Elide gave him a hateful little smile. “Or what? You’ll sell me to Morath? Use me as your ticket in?”

“I hadn’t thought to do that, but thank you for the idea.”

Her throat bobbed, the only sign of her fear. And she said clearly and without a hint of hesitation, “If you try to bring me to Morath, I will end my own life before you can carry me over the Keep’s bridge.”

It was the threat, the promise, that checked his anger, his utter rage that … that she had indeed played into his expectations of her, his arrogance and prejudices. He said carefully, “What is it that you’re carrying that makes them hunt you so relentlessly? Not your royal blood, not your magic and use for breeding. The object you carry with you—what is it?”

Perhaps it was a night for truth, perhaps death hovered close enough to make her a bit reckless, but Elide said, “It’s a gift—for Celaena Sardothien. From a woman kept imprisoned in Morath, who had waited a long time to repay her for a past kindness. More than that, I don’t know.”

A gift for an assassin—not the queen. Perhaps nothing of note, but— “Let me see it.”

“No.”

They stared each other down again. And Lorcan knew that if he wanted, he could wait until she was asleep, take it for himself, and vanish. See what might make her so protective of it.

But he knew … some small, stupid part of him knew that if he took from this woman who had already had too much stolen from her … He didn’t know if there was any coming back from that.
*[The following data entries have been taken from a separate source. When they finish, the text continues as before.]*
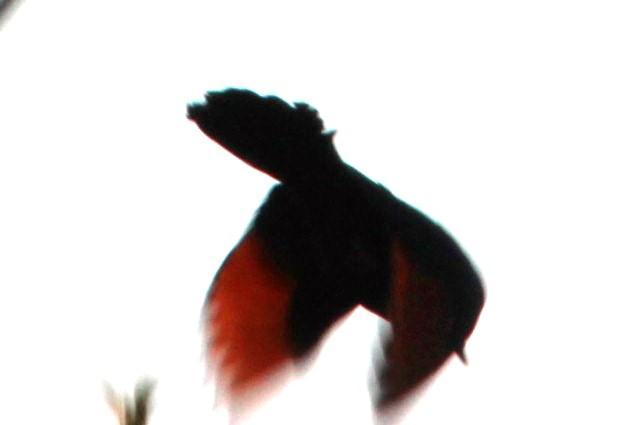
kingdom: Animalia
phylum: Chordata
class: Aves
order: Passeriformes
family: Sturnidae
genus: Onychognathus
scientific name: Onychognathus morio
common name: Red-winged starling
He’d done such despicable, vicious things over the centuries and hadn’t thought twice. He’d reveled in them, relished them, the cruelty.

But this … there was a line. Somehow … somehow there was a gods-damned line here.
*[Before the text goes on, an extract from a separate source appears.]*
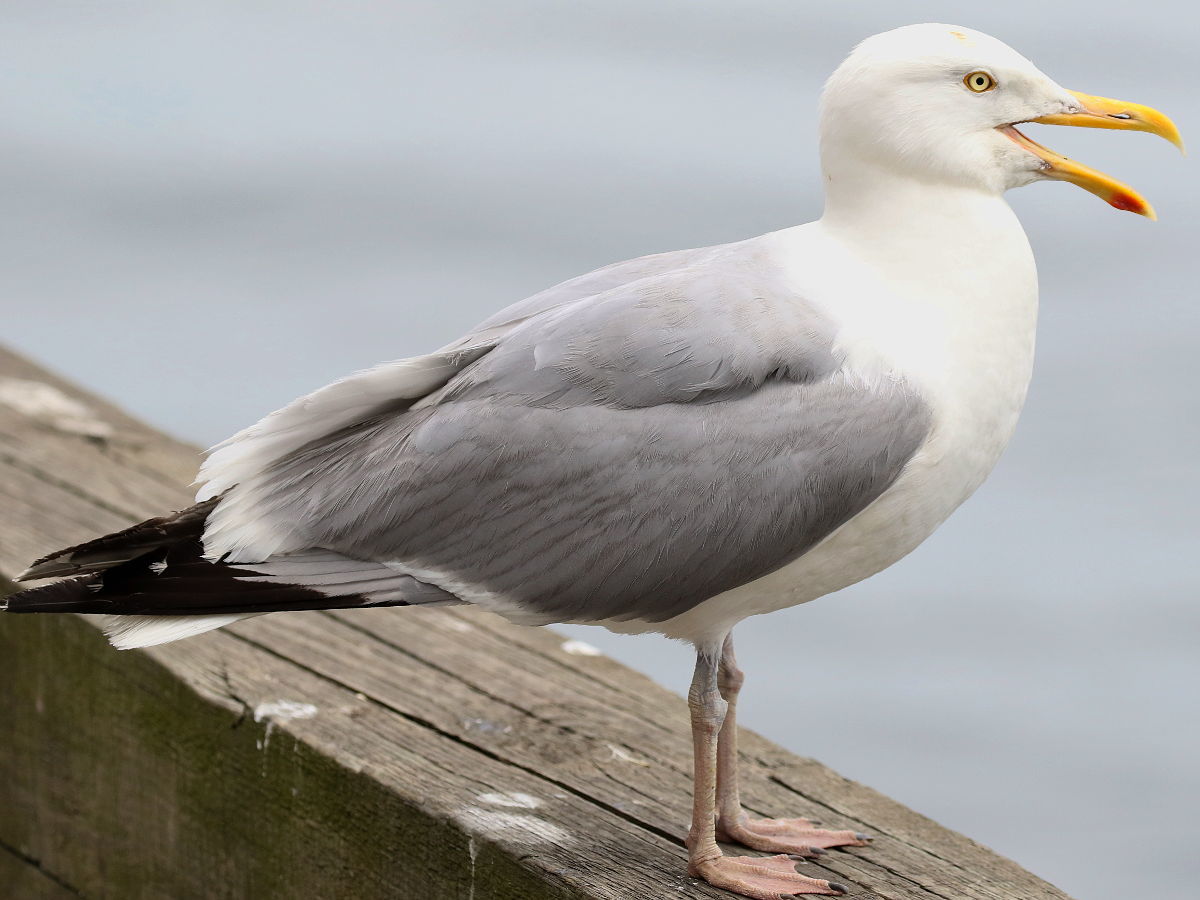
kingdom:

She seemed to pick up on his decision—with whatever gift she had. Her shoulders slumped, and she stared blankly at the canvas wall as the sounds of their group now grew closer, their urging to hurry and pack, leave what could be spared.

Elide said quietly, “Marion was my mother’s name. She died defending Aelin Galathynius from her assassin. My mother bought Aelin time to run—to get away so she could one day return to save us all. My uncle, Vernon, watched and smiled as my father, the Lord of Perranth, was executed outside our castle. Then he took my father’s title and lands and home. And for the next ten years, my uncle locked me in the highest tower of Perranth Castle, with only my nursemaid for company. When I broke my foot and ankle, he did not trust healers enough to let them treat it. He kept bars on the tower windows to keep me from killing myself, and shackled my ankles to keep me from running. I left for the first time in a decade when he shoved me into a prison wagon and dragged me down to Morath. There, he made me work as a servant—for the humiliation and terror he delights in. I planned and dreamed of escaping every day. And when the time came … I took my chance. I did not know about the ilken, had only heard rumors of fell things being bred in the mountains beyond the Keep. I have no lands, no money, no army to offer Aelin Galathynius. But I will find her—and help her in whatever way I can. If only to keep just one girl, just one, from ever enduring what I did.”